Davis published this work in the Journal of HortScience, and in the journal article he dismissed the idea that decline in soil minerals was the smoking gun, or sole reason for the decreased nutrients. Instead, he pointed to what he called “dilution” effects – environmental dilution and genetic dilution. Environmental dilution means that a plant that grows large under ideal conditions (plenty of fertility and water) takes up the same amount of nutrients as a plant that grows small, but the nutrients are diluted by the larger plant, which results in a lower concentration of nutrients by volume. That’s to be expected. But here is where plant breeding comes in… Davis also pointed out that as plant breeders select crops for high yield, they indirectly select for high carbohydrates, and not for the dozens of other nutrients (and hundreds to thousands of phytochemicals important in nutrition).

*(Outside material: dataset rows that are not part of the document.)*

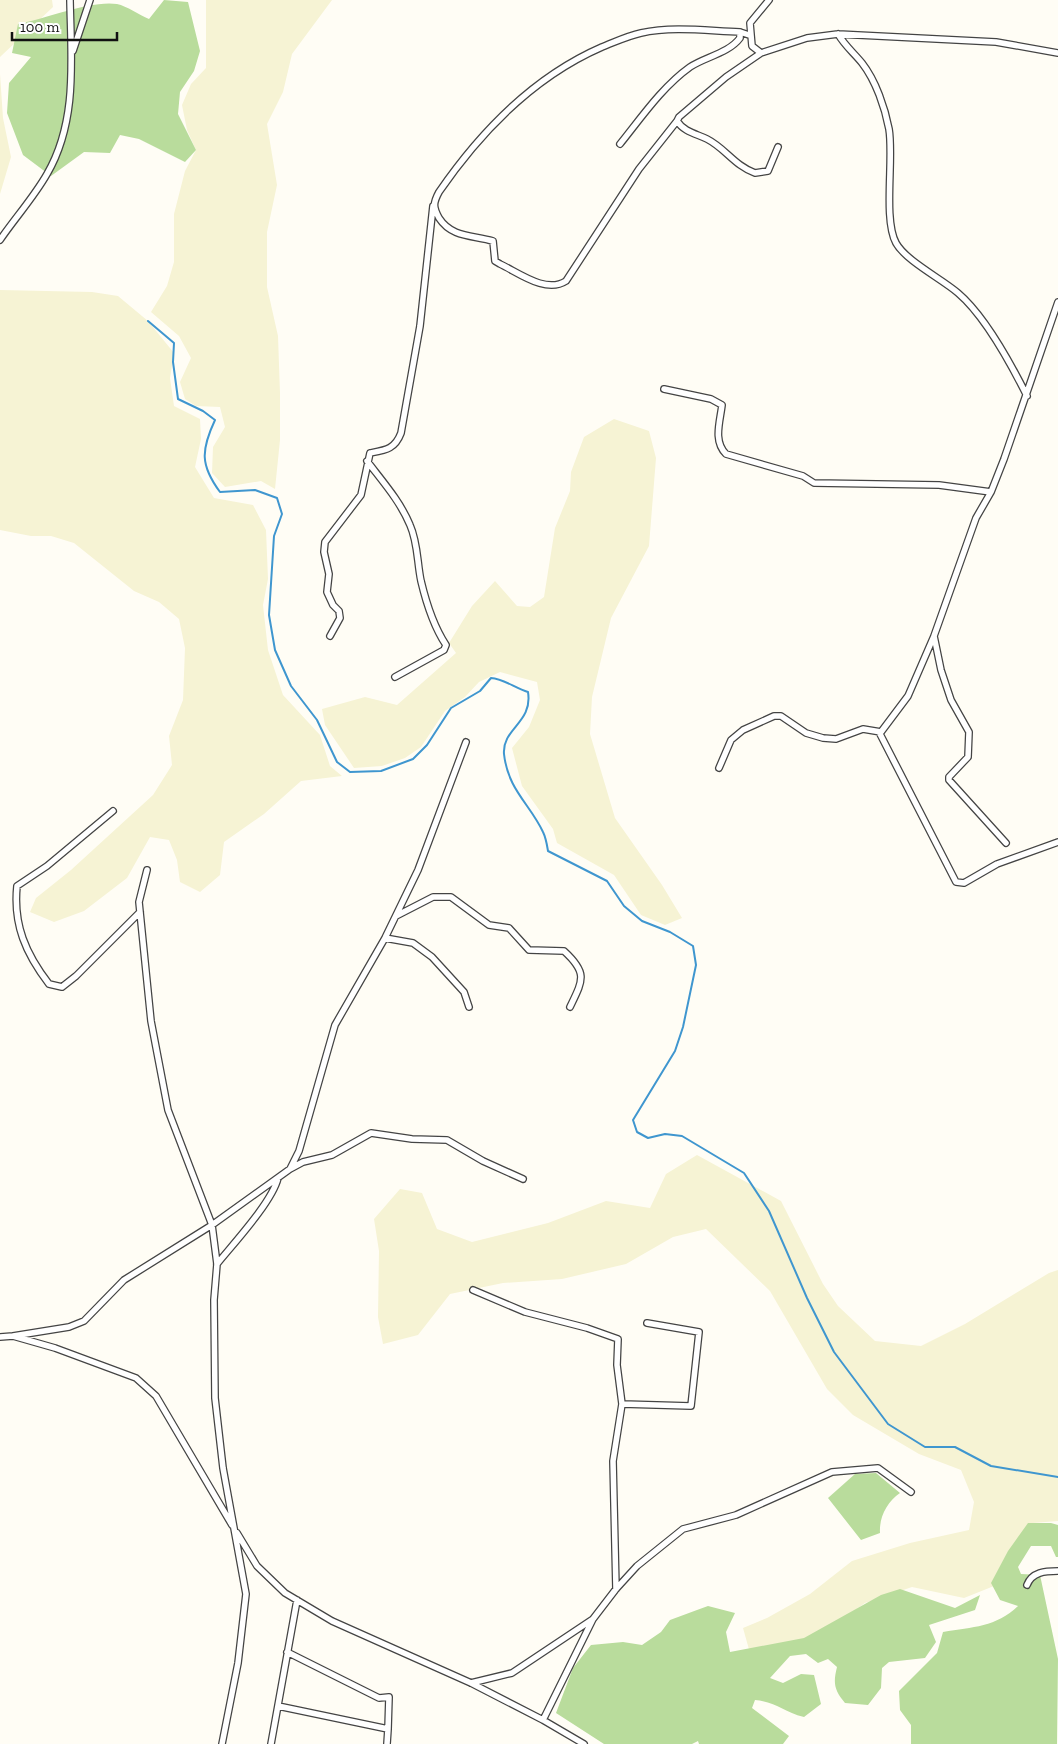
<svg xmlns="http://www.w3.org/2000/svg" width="1058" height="1744" font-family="'Zilla Slab',serif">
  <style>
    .farmland { fill: #f6f3d4 }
    .forest { fill: #b9dc9c }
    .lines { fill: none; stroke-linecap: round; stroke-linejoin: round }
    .stream { stroke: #3f96cf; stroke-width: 2 }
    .minor-casing { stroke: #444; stroke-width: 8 }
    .minor { stroke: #fff; stroke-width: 5.5 }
  </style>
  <rect width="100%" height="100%" fill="#fffdf5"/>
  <!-- farmland -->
  <path class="farmland" d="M0 0H52L53 7 0 57Z
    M206 0H332L292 54 283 92 267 124 277 185 267 232V287L278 336 280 393V440L275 489 261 481 225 487 212 473 213 447 225 427 220 407 196 406 185 399 180 382 191 358 179 336 151 312 167 286 174 262V214L185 171 196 150 187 130 182 105 191 84 206 68Z
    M0 74 3 118 11 157 0 194Z
    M0 290 92 292 118 296 148 321 174 353 170 378 174 406 200 419 201 439 195 467 214 498 253 505 266 530 268 579 263 605 268 650 283 695 320 735 330 766 342 776 301 781 264 814 224 842 220 875 200 892 180 882 177 860 169 840 150 837 127 878 84 911 54 922 30 912 36 898 71 870 153 795 172 765 169 736 183 700 185 648 179 619 159 602 134 591 74 543 51 536H31L0 530Z
    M614 419 649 431 656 458 649 546 611 618 592 697 590 734 615 818 662 885 682 918 665 925 641 915 614 875 557 843 553 829 522 786 512 748 529 727 540 700 537 682 500 672 479 682 465 697 445 711 421 747 405 758 382 766 354 768 325 725 322 709 365 697 397 705 456 653 449 643 472 606 495 581 517 606 530 607 544 597 555 528 570 491 571 472 584 437Z
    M697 1155 781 1201 823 1284 838 1306 875 1341 921 1346 965 1324 1049 1273 1058 1270V1521L1033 1523 1018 1542 994 1586 964 1598 912 1587 865 1603 821 1635 750 1653 743 1628 767 1618 810 1594 852 1561 910 1543 969 1530 974 1502 961 1470 919 1454 853 1415 827 1389 770 1291 706 1229 673 1237 626 1264 562 1279 503 1283 450 1294 418 1335 383 1344 378 1317 379 1251 374 1219 400 1189 422 1193 437 1229 472 1242 548 1223 606 1201 650 1208 666 1174Z"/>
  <!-- forest -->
  <path class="forest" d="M164 0 188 2 200 51 194 71 180 92 178 114 196 150 185 162 139 139 120 135 110 153 84 152 51 176 23 155 7 113 9 83 31 57 12 53 18 24C45 19 91 0 117 4 127 6 139 15 149 19Z
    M876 1473 900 1493C887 1502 879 1517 880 1533L861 1540 828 1498 855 1474Z
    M1028 1523H1051L1058 1525V1557H1056L1051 1546H1031L1018 1567 1021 1574 1040 1575 1058 1659 1057 1744H911V1725L900 1710 899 1691 937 1653 943 1632C973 1627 996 1627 1018 1606L1000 1600 991 1583 1008 1551Z
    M900 1589 955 1608 980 1595 975 1610 929 1625 936 1642 925 1658 889 1662 882 1668 881 1688 868 1705 845 1703C834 1690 833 1683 837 1667L828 1659 818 1663 806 1654 790 1656 770 1678 783 1683 801 1674 814 1675 821 1704 804 1717C783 1712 777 1702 755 1700L752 1708 789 1736 783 1744H699L698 1741 692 1744H604L556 1713 573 1668 591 1645 623 1642 642 1645 661 1632 670 1620 697 1610 708 1606 735 1613 726 1632 730 1652 804 1638 881 1595Z"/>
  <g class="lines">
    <!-- stream -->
    <path class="stream" d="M148 321 174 343 173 362 178 399 203 411 215 420C201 450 200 465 220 492L255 490 277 498 282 514 274 536 269 615 275 650 291 686 317 720 337 762 350 772 381 771 413 759 427 745 451 708 480 691 491 678C504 679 515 688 528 692 533 723 502 728 504 754 508 790 530 804 543 832 546 838 547 845 548 851L607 881 624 906 642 921 670 932 693 946 696 965 683 1027 675 1051 633 1120 637 1132 648 1138 665 1134 682 1136 744 1173 769 1211 807 1298 834 1352 888 1424 925 1447H955L991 1466 1058 1477"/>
    <defs>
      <path id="minor" d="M769 0 750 23 752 46 761 53 807 38 838 34 996 42 1058 53
        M838 34C845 46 854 53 862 63 876 81 885 108 889 129 894 158 883 219 896 243 906 261 942 279 958 293 985 316 1011 364 1027 396
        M73 51 90 0
        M761 53 726 77 679 117 677 121C684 132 697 134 707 139 725 148 735 166 755 173L768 171 778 147
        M677 121 639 169 566 281C546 294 519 273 500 264L495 261 493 241C473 235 452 238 439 218 433 207 433 203 439 192 481 131 533 77 602 47 615 42 627 36 641 33 673 26 708 31 740 32
        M620 144C641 118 662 87 690 67 705 57 729 53 740 38V32L749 35
        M0 240C15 218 34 197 47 174 78 121 71 58 70 0
        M664 389 711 399 722 405C720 422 713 441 726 454L803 476 814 483 939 485 991 492
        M367 461C383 482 400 501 410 525 418 543 417 562 421 581 426 602 434 627 446 645L444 650 395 677
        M330 636 340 618 339 611 333 605 327 592 329 574 324 552 325 542 361 495 370 453C386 450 395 449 401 433L420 326 433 206
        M879 732 956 882 964 883 997 864 1058 842
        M719 768 731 740 743 730 774 716H781L806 733 823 738 836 739 863 729 881 732 908 696 934 636
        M113 811 47 866 17 886C13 925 26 954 49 984L62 987 76 976 140 912
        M1006 843 949 780V777L968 757 969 732 951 700 941 670 934 636 976 518 991 492 1004 459 1058 302
        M147 870 139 902 151 1021 168 1110 212 1225 217 1264 214 1300 215 1398 223 1468 246 1594 238 1663 222 1744
        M396 916 433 897H451L489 925 509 928 529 950 564 951C588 973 583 980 570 1007
        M385 938 413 943 432 957 464 992 469 1007
        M290 1169 303 1162 332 1155 371 1133 412 1139 447 1140 483 1161 523 1179
        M217 1264C234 1243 272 1202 278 1178
        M473 1290 525 1312 587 1328 618 1339 617 1365 622 1404 613 1461 616 1589
        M13 1336 69 1327 84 1321 124 1280 212 1225 290 1169 299 1151 335 1025 385 938 418 870 466 742
        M0 1337 13 1336 55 1348 136 1378 156 1396 232 1525
        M622 1404 691 1406 699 1332 647 1323
        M237 1533 257 1566 285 1593 332 1621 471 1683 543 1720 584 1744
        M1027 1585C1032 1572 1045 1571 1058 1571
        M287 1652 379 1698 389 1697 388 1729
        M471 1683 512 1673 593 1619 616 1589 637 1566 683 1529 736 1515 832 1472 878 1468 911 1492
        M278 1706 388 1729 387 1744
        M543 1720 593 1619
        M271 1744 297 1600"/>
    </defs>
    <!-- minor casing -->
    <use href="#minor" class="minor-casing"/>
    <!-- minor -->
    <use href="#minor" class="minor"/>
  </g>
  <!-- scale -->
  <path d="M12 32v8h105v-8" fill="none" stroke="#111111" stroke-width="2.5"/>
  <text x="20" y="32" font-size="15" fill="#111111" stroke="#ffffff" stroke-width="4" paint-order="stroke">100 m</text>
</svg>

Think back to the bread example at the top of this post. Now, consider the food you want to eat in the future. Seed Matters works to bring nutrition, among other benefits, back to our food systems. Just one example of our work is supporting the grain breeding program of Dr. Stephen Jones at Washington State University with four Ph.D. fellowships in organic plant breeding. This program develops barleys, oats and wheat that grows well in organic conditions, works great for local bakers, brewers and dairy feed – and has increased nutritional value.
Together, we can make our meals more nutritious with well-bred organic seed!